Jeff Erickson and Scott Kim,
  "Arbitrarily large neighborly families of congruent symmetric convex 3-polytopes," 2003.
  (link)


      



                  


That their paper does not mention ellipsoids might be taken as indirect evidence that the posed question may not yet have been answered a decade ago.
A: I've never heard of this before, and it sounds quite counterintuitive. If one is granted that this is true, then one can try to work backwards and apply a bit of dimensional analysis to understand how this can be. 
First, note that ellipsoids are quadrics, and there are a $9$ dimensional space of quadrics. Also, note that ellipsoids are invariant under affine (or more generally projective) transformations, so if we have one such configuration, we will expect to get at least a $15$-dimensional family of kissing ellipsoids. 
On the other hand, there are degenerate quadrics for which this is true.

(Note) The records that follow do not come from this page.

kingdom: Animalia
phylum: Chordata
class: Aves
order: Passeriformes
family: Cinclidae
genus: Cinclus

Consider $n$ mutually non-parallel lines in the plane. We can consider these as degenerate ellipsoids, with two axes $0$ radius and one axis $\infty$ radius. They the are each mutually tangent, since they each meet in a point. There is an $2n+3$-parameter family of these. One could hope to "regenerate" families of $n$ tangent ellipsoids from these, but there might be restrictions on when this is possible. 
For $n=1$, there is a $9$ dimensional family.
For $n=2$, there is a $17=9+8$ dimensional family. We have $9$ dimensions for the first ellipsoid. Choosing any other ellipsoid with center disjoint from the first, we may rescale it uniquely to be tangent to the first ellipsoid. So this gives us $8$ dimensions for the second ellipsoid. 
For $n=3$, let's assume that one of the ellipsoids is a sphere. Then its center is equidistant from the other two ellipsoids. The space of points equidistant from two kissing ellipsoids is $2$-dimensional. So we get a $17+2=19$-dimensional space of 3 tangent ellipsoids, with one round. We may change the round sphere by an affine transformation based at its center to get any ellipsoid with the same center, and we have a $6$-parameter family of such affine maps (we have $3$ dimensions for the major axis, $2$ for the minor axis, and $1$ for the third axis). However, this over-counts, since a similarity (all $3$ axes equal) will take the sphere to a sphere, so this gives us $19+6-1=24$ dimensions (or we may take a $5$-parameter family of volume-preserving affine transformations to eliminate repetitions). 
For $n=4$, let's again assume that one of the ellipsoids is a sphere. The space of points equidistant from $3$ ellipsoids is $1$-dimensional. As above, we may modify the sphere by a $5$-parameter family of volume-preserving affine transformations to get $24+1+5=30$ dimensions of 4 mutually tangent ellipsoids. 
For $n=5$, we expect finitely many points which are equidistant from $4$ mutually tangent ellipsoids, so the computation gives $35$ dimensions. 
At this point, one expects adding the next sphere will cut down on the dimension of the space of 5 tangent ellipsoids which have an equidistant point. If we continue the sequence $9,17,24,30,35$, then the next term ought to be $39$ dimensions ($42, 44, 45, ?$). Of course, this trend couldn't possibly continue if one expects to have $n$ tangent ellipsoids for all $n$, so there must be some non-generic phenomenon creating the incidence.  
A: I'm assuming "kissing" means osculating, i.e. the ellipsoids intersect at a point where they have second-order contact, i.e. in a coordinate system where the point of contact is the origin and the tangent plane is the $xy$ plane, near the origin we have $z = a x^2 + b x y + c y^2 + O((|x|+|y|)^3)$ for the same $a,b,c$.  Well, e.g. this is true for the ellipsoids
$$ x^2 + y^2 + b (z - 1/b)^2 = 1/b,\ b > 0$$
which are all mutually osculating at the origin.
Or did you want each pair to be osculating at a different point?